This is what the Lord Almighty, the God of Israel, says to all those I carried into exile from Jerusalem to Babylon: “Build houses and settle down; plant gardens and eat what they produce. Marry and have sons and daughters; find wives for your sons and give your daughters in marriage, so that they too may have sons and daughters. Increase in number there; do not decrease. Also, seek the peace and prosperity of the city to which I have carried you into exile. Pray to the Lord for it, because if it prospers, you too will prosper.”

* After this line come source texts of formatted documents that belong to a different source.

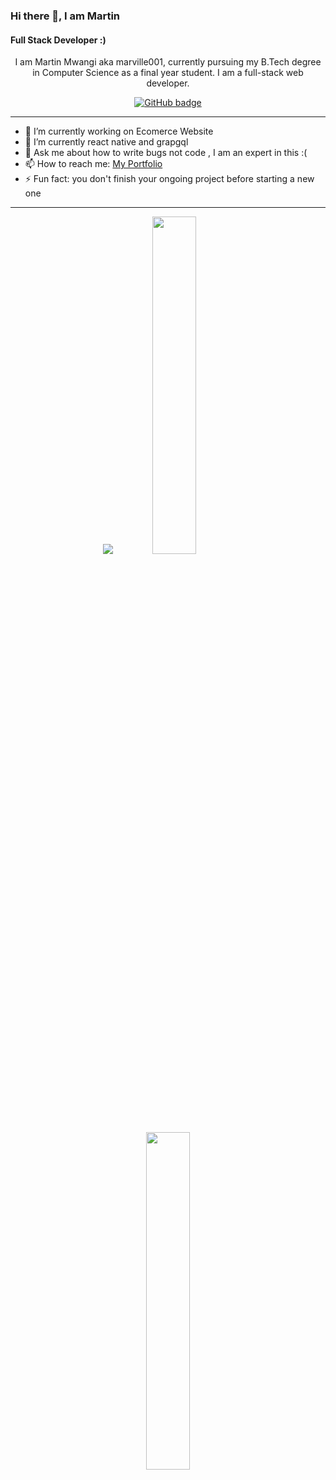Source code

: <!-- [Marville001](https://raw.githubusercontent.com/marville001/marville001/main/marville001.png) -->
### Hi there 👋, I am Martin
#### Full Stack Developer :)

<p align="center">I am Martin Mwangi aka marville001, currently pursuing my B.Tech degree in Computer Science as a final year student. I am a full-stack web developer.
    

<p align="center">
  <a href="https://github.com/marville001?tab=followers">
    <img src="https://img.shields.io/github/followers/marville001?label=Followers&logo=GitHub&style=for-the-badge" alt="GitHub badge" />
  </a>
</p>

---

- 🔭 I’m currently working on Ecomerce Website  
- 🌱 I’m currently react native and grapgql 
- 💬 Ask me about how to write bugs not code , I am an expert in this :( 
- 📫 How to reach me: [My Portfolio](https://martinmwangi.netlify.app/)
- ⚡ Fun fact: you don't finish your ongoing project before starting a new one

---

<p align="center">
  <img src="https://github-readme-stats.vercel.app/api?username=marville001&show_icons=true&theme=tokyonight&line_height=52" />
  <img width="37.2%" src="https://github-readme-stats.vercel.app/api/top-langs/?username=marville001&count_private=true&theme=tokyonight&line_height=52" />
</p>

<p align="center">
 <img width="37.2%" src="https://github-readme-streak-stats.herokuapp.com/?user=marville001&theme=dark" />
</p>
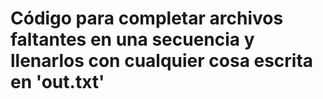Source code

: # Código para completar archivos faltantes en una secuencia y llenarlos con cualquier cosa escrita en 'out.txt'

For those persons, God’s plan was the Babylonian exile, and please note the inter-generational instructions.  Historians teach us that it was during this time, Jewish worship changed from the Temple to synagogues, which strengthened the Jewish communities that were increasingly dispersed throughout the world.  Today, we, as St. Peter reminds us, are exiles and strangers in this world as well.  (See I Peter 1:1 and I Peter 2:11).  As Sunday, November 11, 2012, will be the International Day of Prayer for the Persecuted Church, we must remember that the American experience of freedom and liberty is an aberration of history, and that the world in which we live is not inclined to love strangers.  This will become increasingly so in our nation as well.    Nevertheless, as Jeremiah teaches, devout Christian believers are to marry and have children, to build homes and businesses during our “exile” in this world.  But our activities are not to stop there; rather, we are to work for the prosperity of the cities to which God has called us.  Even an evil regime can never force you to stop being a good person or a good parent.  Goodness lies in a Christ-centered heart, and grows out of your love for the Lord Jesus Christ and for others.  So, as we read in Hebrews 12:1-3:

….let us run with perseverance the race marked out for us, fixing our eyes on Jesus, the pioneer and perfecter of faith. For the joy set before him he endured the cross, scorning its shame, and sat down at the right hand of the throne of God. Consider him who endured such opposition from sinners, so that you will not grow weary and lose heart.

So, while disappointment will surround us in almost all of our days, let us look to the example of the Lord Jesus.  I hope that helps, and may God bless you and your family.  I look forward to seeing photos of your new daughter soon.